De vorst heeft over het algemeen een positieve invloed gehad op de bewaring, zo zegt Cor van Maanen, verkoop buitendienst bij bewaarspecialist Omnivent. "De mindere partijen hebben de tijd gehad om na te drogen, wegens de droge winterlucht."
Goedkoop koelen
De kou heeft meerdere voordelen opgeleverd. Een voorbeeld daarvan is dat er kort maar stevig gekoeld kon worden. "De producttemperatuur was op deze manier goedkoop laag te houden. Toen het echt koud werd, hebben we geadviseerd om niet ’s nachts maar overdag te ventileren. Dit omdat ’s nachts ventileren voor een groot temperatuurverschil zorgde en dat geeft risico op drukplekken", zo zegt Van Maanen.

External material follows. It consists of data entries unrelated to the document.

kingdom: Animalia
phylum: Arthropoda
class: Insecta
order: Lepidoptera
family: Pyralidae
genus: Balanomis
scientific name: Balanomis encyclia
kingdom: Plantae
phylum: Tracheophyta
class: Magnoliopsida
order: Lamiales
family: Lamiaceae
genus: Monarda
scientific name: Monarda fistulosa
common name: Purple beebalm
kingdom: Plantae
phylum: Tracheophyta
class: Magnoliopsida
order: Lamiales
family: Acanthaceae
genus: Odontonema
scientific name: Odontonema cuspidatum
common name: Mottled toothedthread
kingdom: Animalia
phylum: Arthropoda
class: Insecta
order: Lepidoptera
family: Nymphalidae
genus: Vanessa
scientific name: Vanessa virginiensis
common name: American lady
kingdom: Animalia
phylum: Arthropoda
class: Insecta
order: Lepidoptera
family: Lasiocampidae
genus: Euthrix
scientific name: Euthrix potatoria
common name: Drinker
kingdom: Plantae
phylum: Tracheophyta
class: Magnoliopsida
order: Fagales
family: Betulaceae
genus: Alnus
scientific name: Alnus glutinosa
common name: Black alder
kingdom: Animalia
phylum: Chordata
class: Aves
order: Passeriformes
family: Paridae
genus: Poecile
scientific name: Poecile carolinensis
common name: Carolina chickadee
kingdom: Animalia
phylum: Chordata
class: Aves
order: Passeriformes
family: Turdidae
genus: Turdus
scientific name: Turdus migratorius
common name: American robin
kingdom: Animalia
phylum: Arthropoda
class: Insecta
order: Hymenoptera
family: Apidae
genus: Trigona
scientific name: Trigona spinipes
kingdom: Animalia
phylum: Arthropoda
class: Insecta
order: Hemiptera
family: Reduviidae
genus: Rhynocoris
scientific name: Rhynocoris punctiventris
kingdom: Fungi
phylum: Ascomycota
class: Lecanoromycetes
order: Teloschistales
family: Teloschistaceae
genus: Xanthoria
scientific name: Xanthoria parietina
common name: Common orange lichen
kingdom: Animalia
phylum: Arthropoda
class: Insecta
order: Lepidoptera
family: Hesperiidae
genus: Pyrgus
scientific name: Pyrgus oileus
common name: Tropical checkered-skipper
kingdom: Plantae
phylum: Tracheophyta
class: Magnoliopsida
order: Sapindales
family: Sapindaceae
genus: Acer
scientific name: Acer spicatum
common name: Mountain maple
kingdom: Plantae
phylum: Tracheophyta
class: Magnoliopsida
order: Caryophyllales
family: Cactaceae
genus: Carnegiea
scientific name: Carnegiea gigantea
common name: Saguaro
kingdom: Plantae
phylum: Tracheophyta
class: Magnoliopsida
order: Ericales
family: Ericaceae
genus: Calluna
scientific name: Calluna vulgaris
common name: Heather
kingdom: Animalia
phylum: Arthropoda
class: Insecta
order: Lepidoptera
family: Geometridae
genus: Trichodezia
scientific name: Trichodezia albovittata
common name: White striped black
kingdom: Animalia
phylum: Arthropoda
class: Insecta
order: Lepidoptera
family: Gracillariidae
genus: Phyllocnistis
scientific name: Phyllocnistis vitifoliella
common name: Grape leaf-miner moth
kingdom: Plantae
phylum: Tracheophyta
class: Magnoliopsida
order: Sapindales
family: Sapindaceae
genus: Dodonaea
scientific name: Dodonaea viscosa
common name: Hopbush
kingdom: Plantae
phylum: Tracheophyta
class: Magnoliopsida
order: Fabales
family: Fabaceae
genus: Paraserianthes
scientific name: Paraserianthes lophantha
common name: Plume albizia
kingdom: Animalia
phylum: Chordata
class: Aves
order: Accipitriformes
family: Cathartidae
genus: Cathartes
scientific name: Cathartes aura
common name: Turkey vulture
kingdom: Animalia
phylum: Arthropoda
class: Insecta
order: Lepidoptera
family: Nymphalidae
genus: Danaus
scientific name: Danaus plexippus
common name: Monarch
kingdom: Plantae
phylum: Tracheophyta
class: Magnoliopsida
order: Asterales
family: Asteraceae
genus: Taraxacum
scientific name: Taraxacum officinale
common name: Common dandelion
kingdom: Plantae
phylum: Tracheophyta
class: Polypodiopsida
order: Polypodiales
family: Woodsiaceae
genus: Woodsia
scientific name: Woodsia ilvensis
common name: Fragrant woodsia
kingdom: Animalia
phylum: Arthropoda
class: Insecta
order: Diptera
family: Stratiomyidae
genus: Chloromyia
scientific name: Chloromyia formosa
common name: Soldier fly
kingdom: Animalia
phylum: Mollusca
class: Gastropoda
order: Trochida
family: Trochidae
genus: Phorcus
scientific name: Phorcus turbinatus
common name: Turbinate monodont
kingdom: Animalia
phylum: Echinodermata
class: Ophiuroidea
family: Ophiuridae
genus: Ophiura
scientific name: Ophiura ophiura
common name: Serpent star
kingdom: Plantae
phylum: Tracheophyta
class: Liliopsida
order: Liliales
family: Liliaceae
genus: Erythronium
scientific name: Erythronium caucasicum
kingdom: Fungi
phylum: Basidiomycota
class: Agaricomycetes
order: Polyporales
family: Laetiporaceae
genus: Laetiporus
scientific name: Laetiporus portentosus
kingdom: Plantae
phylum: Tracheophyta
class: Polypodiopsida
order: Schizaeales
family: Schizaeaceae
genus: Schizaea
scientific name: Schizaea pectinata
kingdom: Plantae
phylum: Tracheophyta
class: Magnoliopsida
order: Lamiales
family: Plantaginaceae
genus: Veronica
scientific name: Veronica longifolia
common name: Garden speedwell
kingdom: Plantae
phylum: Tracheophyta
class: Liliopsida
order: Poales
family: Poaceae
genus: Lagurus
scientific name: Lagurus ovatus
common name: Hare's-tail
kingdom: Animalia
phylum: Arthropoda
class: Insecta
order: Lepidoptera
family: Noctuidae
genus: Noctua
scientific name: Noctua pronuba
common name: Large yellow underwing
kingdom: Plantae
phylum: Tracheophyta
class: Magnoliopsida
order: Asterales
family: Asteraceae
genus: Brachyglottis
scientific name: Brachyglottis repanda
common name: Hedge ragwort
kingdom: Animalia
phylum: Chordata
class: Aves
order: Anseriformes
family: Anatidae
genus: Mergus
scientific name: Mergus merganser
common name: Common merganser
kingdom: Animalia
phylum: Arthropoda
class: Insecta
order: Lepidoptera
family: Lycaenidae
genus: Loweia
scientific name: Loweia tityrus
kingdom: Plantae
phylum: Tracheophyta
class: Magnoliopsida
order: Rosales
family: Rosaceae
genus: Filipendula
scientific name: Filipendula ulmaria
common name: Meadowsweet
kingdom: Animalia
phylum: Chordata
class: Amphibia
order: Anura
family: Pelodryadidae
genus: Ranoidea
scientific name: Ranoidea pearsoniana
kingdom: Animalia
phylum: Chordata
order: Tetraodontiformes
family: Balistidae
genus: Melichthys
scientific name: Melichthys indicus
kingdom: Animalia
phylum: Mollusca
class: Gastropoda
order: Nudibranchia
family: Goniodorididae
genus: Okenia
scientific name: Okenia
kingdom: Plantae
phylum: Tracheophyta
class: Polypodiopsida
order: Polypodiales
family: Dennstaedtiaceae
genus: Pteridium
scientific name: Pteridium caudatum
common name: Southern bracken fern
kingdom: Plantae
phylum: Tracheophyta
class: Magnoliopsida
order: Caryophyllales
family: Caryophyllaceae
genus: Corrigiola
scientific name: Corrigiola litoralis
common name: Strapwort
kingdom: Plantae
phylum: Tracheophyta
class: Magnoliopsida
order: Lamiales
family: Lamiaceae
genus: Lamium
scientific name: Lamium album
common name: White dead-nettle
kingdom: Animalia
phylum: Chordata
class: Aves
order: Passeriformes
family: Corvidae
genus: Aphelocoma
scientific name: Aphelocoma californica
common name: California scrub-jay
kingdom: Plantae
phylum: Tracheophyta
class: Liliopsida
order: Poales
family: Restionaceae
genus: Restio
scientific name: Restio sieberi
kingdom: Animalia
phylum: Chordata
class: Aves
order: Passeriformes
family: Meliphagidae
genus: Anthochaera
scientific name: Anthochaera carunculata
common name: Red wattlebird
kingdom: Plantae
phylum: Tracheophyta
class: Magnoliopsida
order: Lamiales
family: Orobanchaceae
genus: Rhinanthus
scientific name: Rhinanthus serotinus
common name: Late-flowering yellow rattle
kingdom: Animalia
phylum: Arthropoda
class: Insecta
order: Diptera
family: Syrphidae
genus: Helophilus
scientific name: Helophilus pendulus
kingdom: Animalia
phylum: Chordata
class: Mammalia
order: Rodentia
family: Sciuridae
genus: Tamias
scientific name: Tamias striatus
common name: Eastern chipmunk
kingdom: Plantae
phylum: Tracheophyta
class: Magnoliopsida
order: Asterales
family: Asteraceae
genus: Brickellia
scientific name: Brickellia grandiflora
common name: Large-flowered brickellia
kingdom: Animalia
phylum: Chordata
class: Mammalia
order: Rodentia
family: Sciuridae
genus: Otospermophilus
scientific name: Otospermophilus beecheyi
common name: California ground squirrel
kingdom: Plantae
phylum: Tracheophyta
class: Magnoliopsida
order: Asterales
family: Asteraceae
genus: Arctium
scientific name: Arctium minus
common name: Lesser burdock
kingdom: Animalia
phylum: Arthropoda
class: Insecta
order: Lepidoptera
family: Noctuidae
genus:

Ook nu is de situatie optimaal voor de bewaring. “In de nacht liggen de temperaturen rond de 3 graden Celsius; perfect om de producttemperatuur laag te houden." Van Maanen is voorzichtig positief over de bewaring. "De kwaliteit van de partijen, die er nu nog liggen, is over het algemeen erg goed en dit kan nog wel een tijd blijven liggen”. Om de optimale bewaring te houden, adviseert hij wel om te investeren in mechanische koeling, gezien de buitentemperatuur gaat oplopen."
Situatie België
Uit België kwam bericht vanuit het PCA (Proefcentrum voor de Aardappelteelt) dat met name aardappelen langs de schuurwanden die, sterk afgekoeld zijn geweest, de komende weken problemen kunnen geven met de bakkleur. "De partijen met de grootste bewaarproblemen zijn inmiddels weggewerkt", meldt PCA in dat bericht. Diverse partijen blijven echter onzeker, waardoor de ventilatie in sommige schuren flink uren maakt.
Challenger
Wat betreft het ras Challenger zijn er behoorlijk wat meldingen gekomen over interne verkleuring. Op den duur kan dit lijden tot holtes in de knol, waardoor de aardappel niet geschikt is voor fritesproductie. PCA vermoedt dat dit te maken heeft met de explosieve groei aan het einde van het groeiseizoen, waardoor er niet genoeg zetmeel werd getransporteerd naar de knol.